Talks of a land bridge between India and Sri Lanka are buzzing once again. Those who feel nostalgic about the time when there was some kind of connectivity miss the point that it was built by the British to bring down slaves from India to Sri Lanka cheaply. While it served a colonial purpose, it has no utility today unless India is looking to do a colonial move against Sri Lanka.

Though Colonial Britain officially agreed to end slavery in 1833, it never gave up that lucrative industry until after WW2. According to British records close to a million South Indians were brought into the island from 1833 to 1860. It continued well into the 1940s. For all purposes they were slaves who were forced to put their finger print on paper to denote consent to receive meagre amounts of food and were swiftly put on ships or trains and sent to their destinations. Slaves brought from India’s Malabar Coast were classified as Malabar People and slaves from the Coromandel Coast were classified as Coromandel people. In 1911 both terms disappeared from the national census and in their place emerged new ethnic groups.

This large influx of slaves from South India devastated Sri Lanka economically, environmentally, socially, politically and militarily. Instead of useful crops, scant arable land was wasted for tobacco, tea and other crops with massive devastation caused to the environment, catchment areas, native dwellers who revolted against it and to native flora and fauna. Those who came to the island from India with just the clothes on them acquired wealth at the expense of natives over the years in an island with very limited resources. The rise in the wealth of communities brought from India directly corresponds to the poverty of natives as the island nation did not have large amounts of resources for all. Had no colonial population movement occurred, the islanders would have been far better off in every aspect of their lives. 
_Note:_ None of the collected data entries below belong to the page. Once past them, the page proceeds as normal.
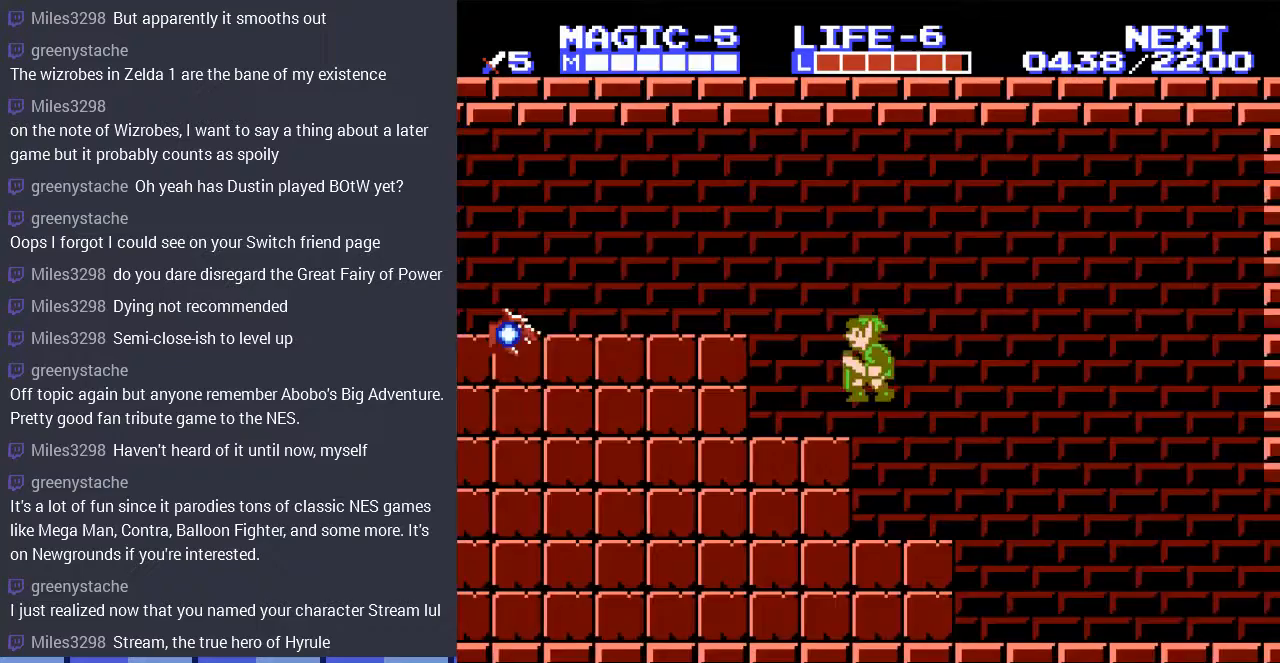
{"buttons": ["A", "DPAD_LEFT"], "events": [[233, "A", "down"]]}
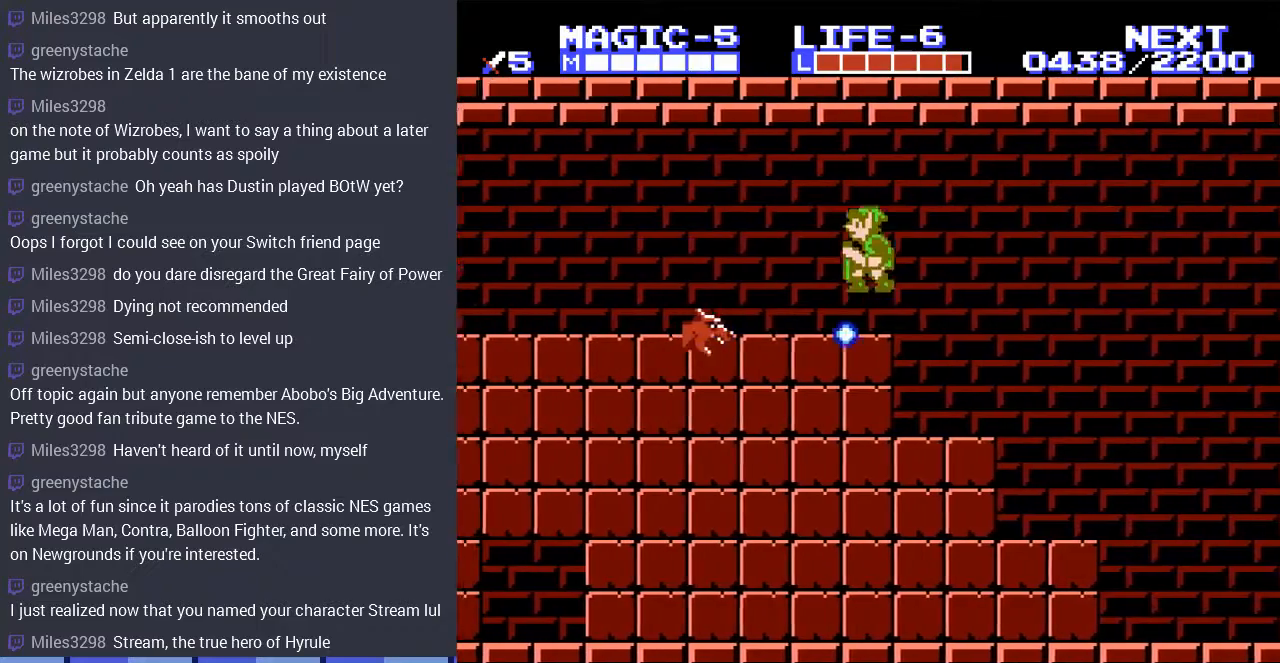
{"buttons": ["DPAD_LEFT"], "events": [[33, "A", "up"], [233, "A", "down"], [467, "A", "up"]]}
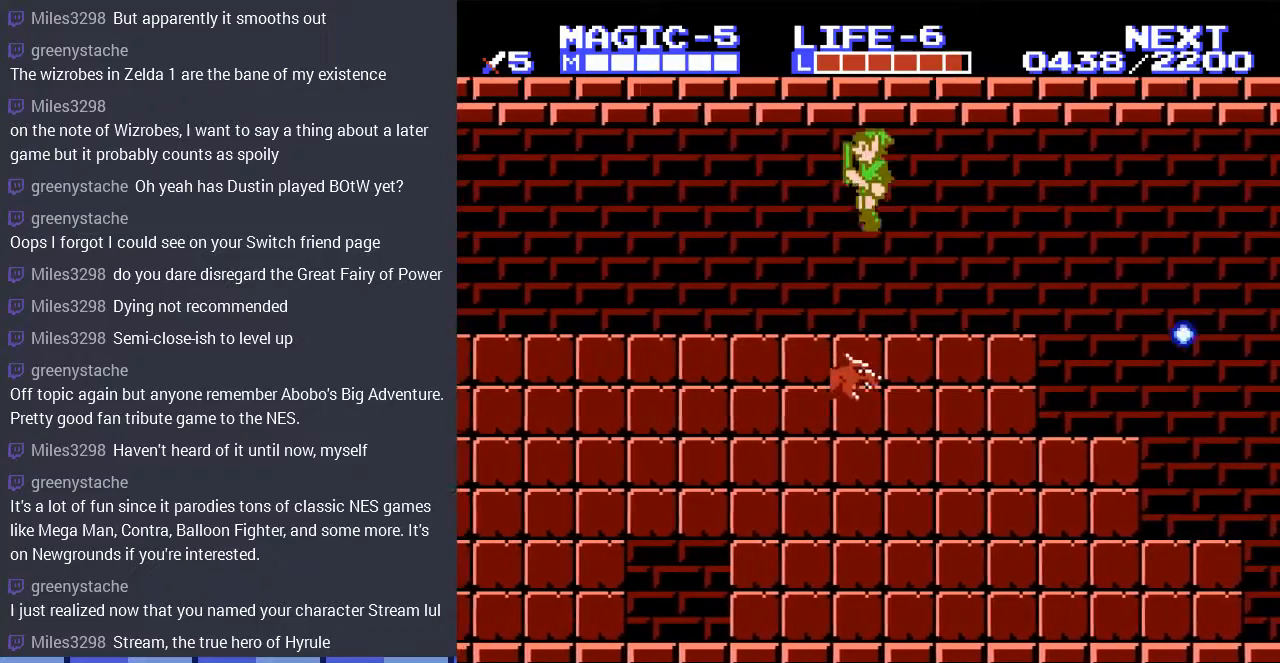
{"buttons": ["DPAD_LEFT"], "events": [[333, "A", "down"], [500, "A", "up"]]}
If a new land connection is built between the two nations it will not be any different – nothing good will come to Sri Lanka through it. If it goes ahead, each community will have to think for themselves and carve up their exclusive ethnicity-based nation each within the island like western Europe did just before it started to develop rapidly. That is the only way they will be safe from the next wave of colonial occupation and slavery.